The Bean clan would spend most their days away in their cave sleeping and would come out at night to apply their trade. Under the cover of darkness, the Bean’s would ambush travellers robbing and then murdering them. The bodies were then taken back to the cave where they were butchered and prepared for dinner.
It is said that for twenty-five years the family operated in secret. Nearby villagers were aware of the disappearances and had came across the occasional body-parts which washed up on their shores but they was unaware of who was responsible for the crimes.
The Beans were eventually caught when they attempted to ambush a young man who was stronger and was much better with a sword then they may have thought. The young man managed to hold his attackers at bay until help arrived. Feeling threatened the Beans headed for the safety of their cave but now aware of their presence, the people of Bennane Head sent word to King James VI of Scotland, who dispatched his soldiers to track down the clan.

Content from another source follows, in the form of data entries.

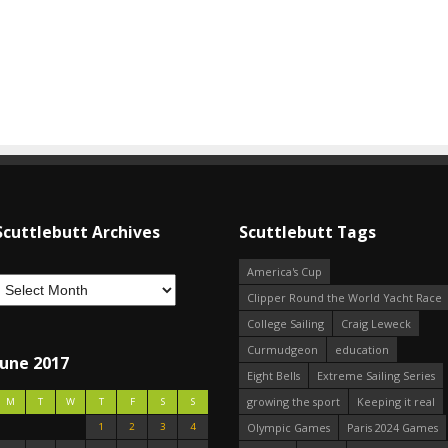
Scuttlebutt Archives
Scuttlebutt Tags
America's Cup
Clipper Round the World Yacht Race
College Sailing
Craig Leweck
Curmudgeon
education
June 2017
Eight Bells
Extreme Sailing Series
growing the sport
Keeping it real
M
T
W
T
F
S
S
1
2
3
4
Olympic Games
Paris 2024 Games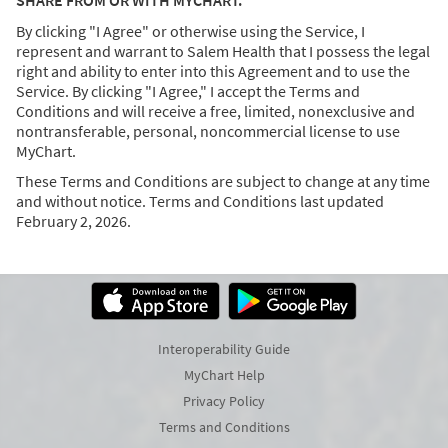
SHARE FROM OR WITH MYCHART.
By clicking "I Agree" or otherwise using the Service, I
represent and warrant to Salem Health that I possess the legal
right and ability to enter into this Agreement and to use the
Service. By clicking "I Agree," I accept the Terms and
Conditions and will receive a free, limited, nonexclusive and
nontransferable, personal, noncommercial license to use
MyChart.
These Terms and Conditions are subject to change at any time
and without notice. Terms and Conditions last updated
February 2, 2026.
Interoperability Guide
MyChart Help
Privacy Policy
Terms and Conditions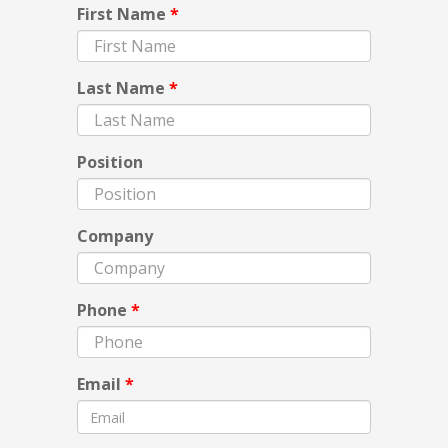
First Name
*
Last Name
*
Position
Company
Phone
*
Email
*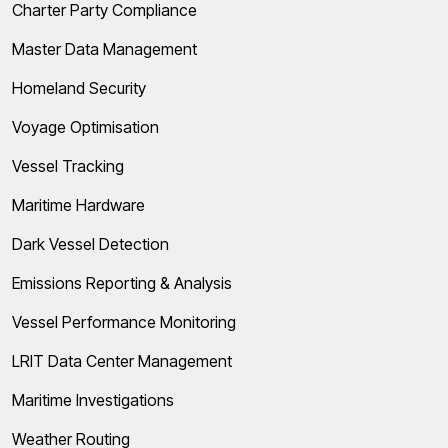
Charter Party Compliance
Master Data Management
Homeland Security
Voyage Optimisation
Vessel Tracking
Maritime Hardware
Dark Vessel Detection
Emissions Reporting & Analysis
Vessel Performance Monitoring
LRIT Data Center Management
Maritime Investigations
Weather Routing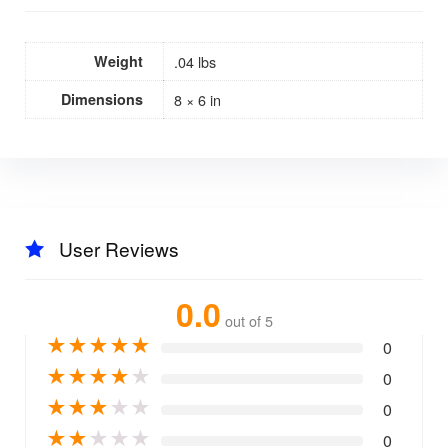
Weight
.04 lbs
Dimensions
8 × 6 in
User Reviews
0.0
out of 5
★
★
★
★
★
0
★
★
★
★
★
0
★
★
★
★
★
0
★
★
★
★
★
0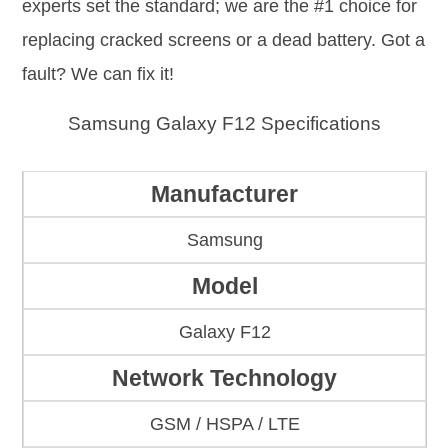
experts set the standard; we are the #1 choice for
replacing cracked screens or a dead battery. Got a
fault? We can fix it!
Samsung Galaxy F12 Specifications
Manufacturer
Samsung
Model
Galaxy F12
Network Technology
GSM / HSPA / LTE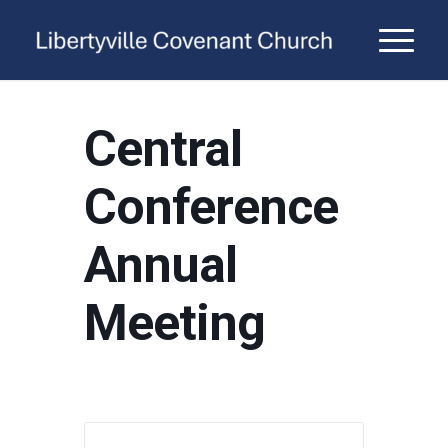
Central
Conference
Annual
Meeting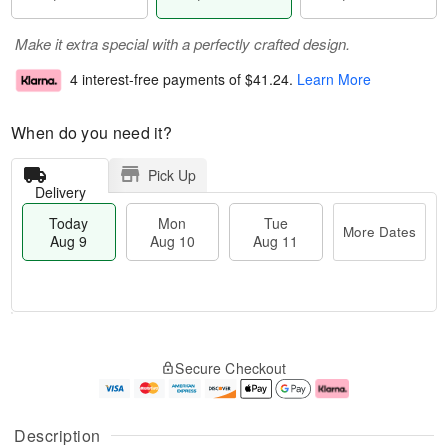
Make it extra special with a perfectly crafted design.
4 interest-free payments of
$41.24
.
Learn More
When do you need it?
Pick Up
Delivery
Today
Mon
Tue
More Dates
Aug 9
Aug 10
Aug 11
T
M
M
T
o
o
o
u
Secure Checkout
d
r
n
e
a
e
A
A
y
D
u
u
A
a
g
g
Description
u
t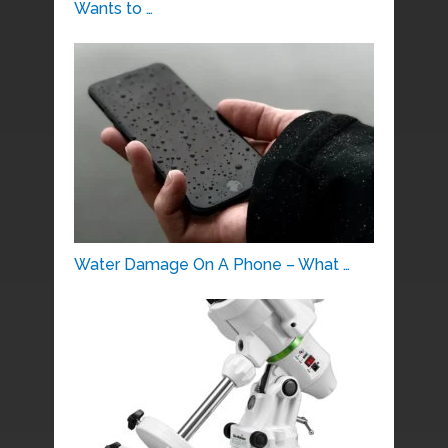
Wants to …
Water Damage On A Phone – What …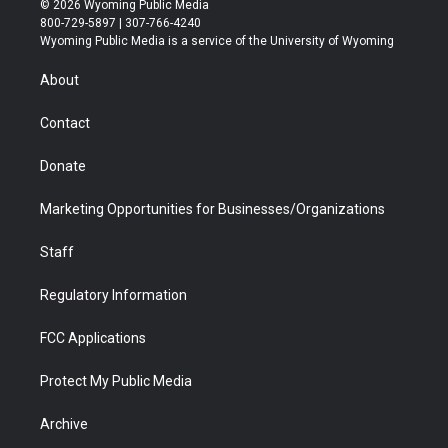
© 2026 Wyoming Public Media
t
t
t
p
e
k
800-729-5897 | 307-766-4240
t
a
u
b
b
e
Wyoming Public Media is a service of the University of Wyoming
e
g
b
o
o
d
r
r
e
a
o
i
About
a
r
k
n
m
d
Contact
Donate
Marketing Opportunities for Businesses/Organizations
Staff
Regulatory Information
FCC Applications
Protect My Public Media
Archive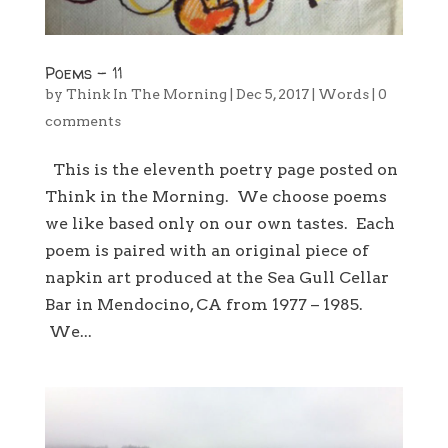
Poems – 11
by
Think In The Morning
|
Dec 5, 2017
|
Words
|
0
comments
This is the eleventh poetry page posted on
Think in the Morning. We choose poems
we like based only on our own tastes. Each
poem is paired with an original piece of
napkin art produced at the Sea Gull Cellar
Bar in Mendocino, CA from 1977 – 1985.
We...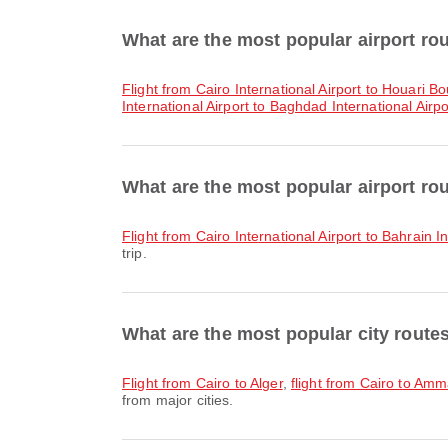
What are the most popular airport ro
flight from Cairo International Airport to Houari 
International Airport to Baghdad International Airpo
What are the most popular airport r
flight from Cairo International Airport to Bahrain I
trip.
What are the most popular city route
flight from Cairo to Alger
,
flight from Cairo to Am
from major cities.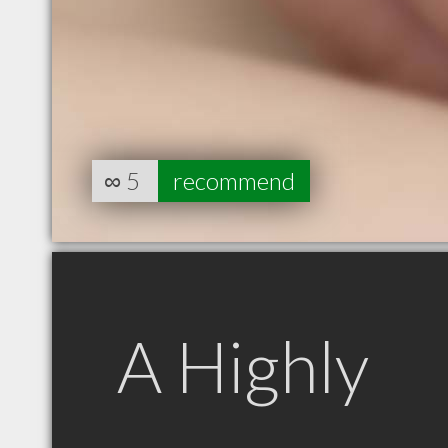
∞
5
recommend
A Highly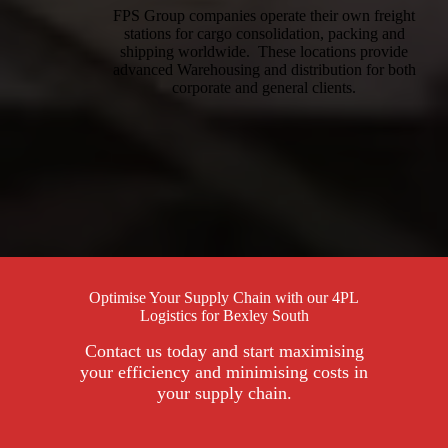
FPS Group companies operate their own freight
stations for cargo consolidation, packing and
shipping worldwide. These locations provide
advanced Warehousing and distribution for both
corporate and general clients.
Optimise Your Supply Chain with our 4PL
Logistics for Bexley South
Contact us today and start maximising
your efficiency and minimising costs in
your supply chain.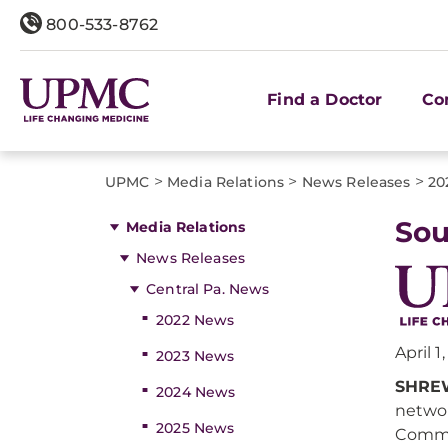
800-533-8762
Find a Doctor
Co
>
>
>
UPMC
Media Relations
News Releases
20
Sou
Media Relations
News Releases
Central Pa. News
2022 News
April 1
2023 News
SHREW
2024 News
networ
2025 News
Common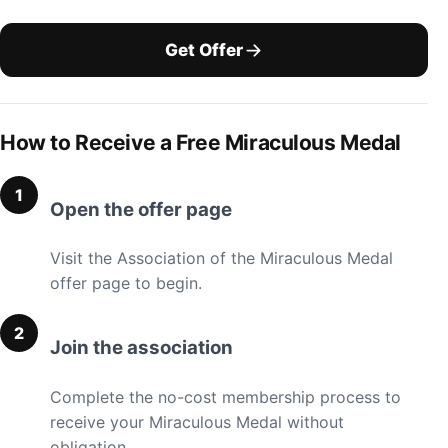
Get Offer
How to Receive a Free Miraculous Medal
Open the offer page
Visit the Association of the Miraculous Medal
offer page to begin.
Join the association
Complete the no-cost membership process to
receive your Miraculous Medal without
obligation.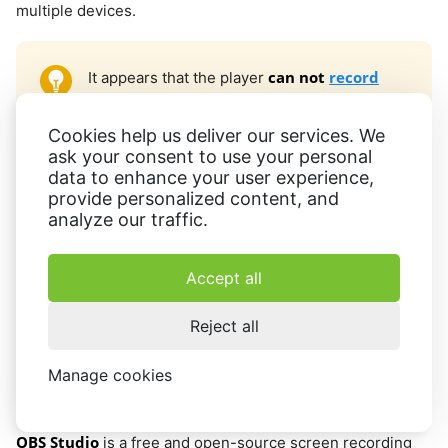
multiple devices.
can not
record
It appears that the player
system audio
. It will only record your voice
from the microphone if you have it plugged
Cookies help us deliver our services. We
in. Regrettably, this means that it won't
ask your consent to use your personal
data to enhance your user experience,
capture the audio from the TikTok video.
provide personalized content, and
analyze our traffic.
To wrap things up, QuickTime Player is a decent option for
recording screen activity on TikTok. Its user-friendly
Accept all
interface and wide range of
video editing
tools make it
easy for anyone to capture high-quality videos.
Reject all
Manage cookies
OBS Studio
OBS Studio
is a free and open-source screen recording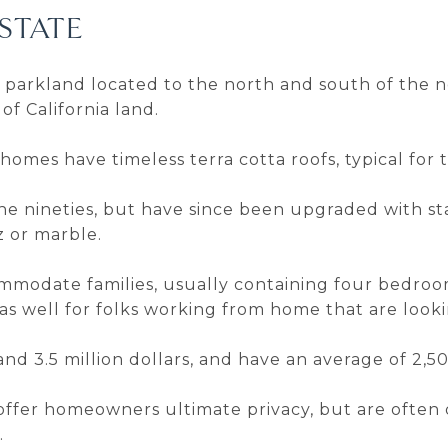
STATE
h parkland located to the north and south of the
of California land.
 homes have timeless terra cotta roofs, typical for 
he nineties, but have since been upgraded with st
 or marble.
ommodate families, usually containing four bedro
as well for folks working from home that are looki
nd 3.5 million dollars, and have an average of 2,5
 offer homeowners ultimate privacy, but are ofte
.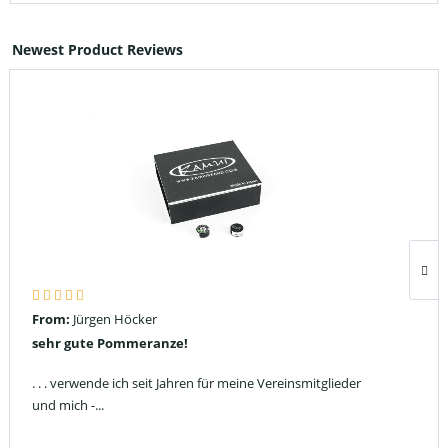
Newest Product Reviews
From:
Jürgen Höcker
sehr gute Pommeranze!
. . . verwende ich seit Jahren für meine Vereinsmitglieder
und mich -...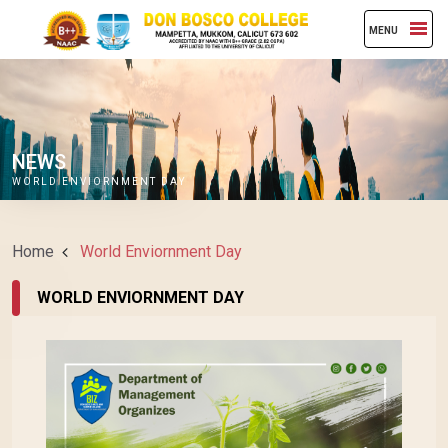
MENU
NEWS
WORLD ENVIORNMENT DAY
Home
World Enviornment Day
WORLD ENVIORNMENT DAY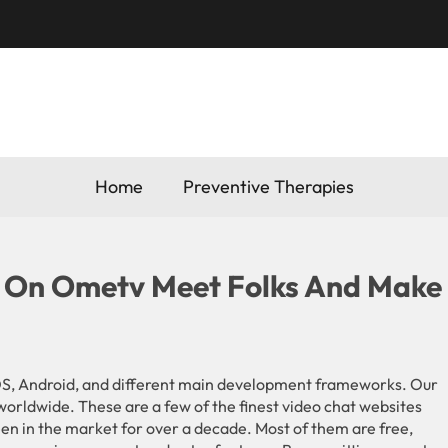
Home
Preventive Therapies
 On Ometv Meet Folks And Make
S, Android, and different main development frameworks. Our
worldwide. These are a few of the finest video chat websites
een in the market for over a decade. Most of them are free,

The soldiers were lead by bloodhounds to a cave along the shore. Not only did they find the entire Bean clan, but they also found the scattered remains of their half eaten victims. The Beans were taken to Edinburgh where they were immediately condemned to death, without trial. The men were castrated before having their hands and feet severed; they eventually died slowly of blood loss. After being forced to watch the men of the family die, the women and children were then burned alive. Their twenty-five years of terror was now over. In the end, it is believed the Sawney Bean family claimed over a thousand lives.
Over the years many historians have disputed Sawney Bean’s existence and those who do believe the legend say it has been extremely exaggerated over the years and the first printed version of the tale didn’t actually come until the 18th century.
Historians who looked into the history found no evidence of the thousand people going missing in the Bennane Head region during the 15th century and also found no evidence of such a execution to have taken place but there was several reports that did document periods of famine, forcing some to resort to cannibalism.
Some believe that the Sawney Bean family could have existed but it would have been centuries earlier possibly during Scotland’s dark age and that their antics was passed on by word of mouth rather then being written until it was eventually recorded in the 18th century and with any Chinese whisper the true century which we now hear to be the 15th century could have well been much earlier it was just passed on incorrectly over the years!
People who visit the alleged Sawney Cave today report that the clans victims haunt it and the surrounding area.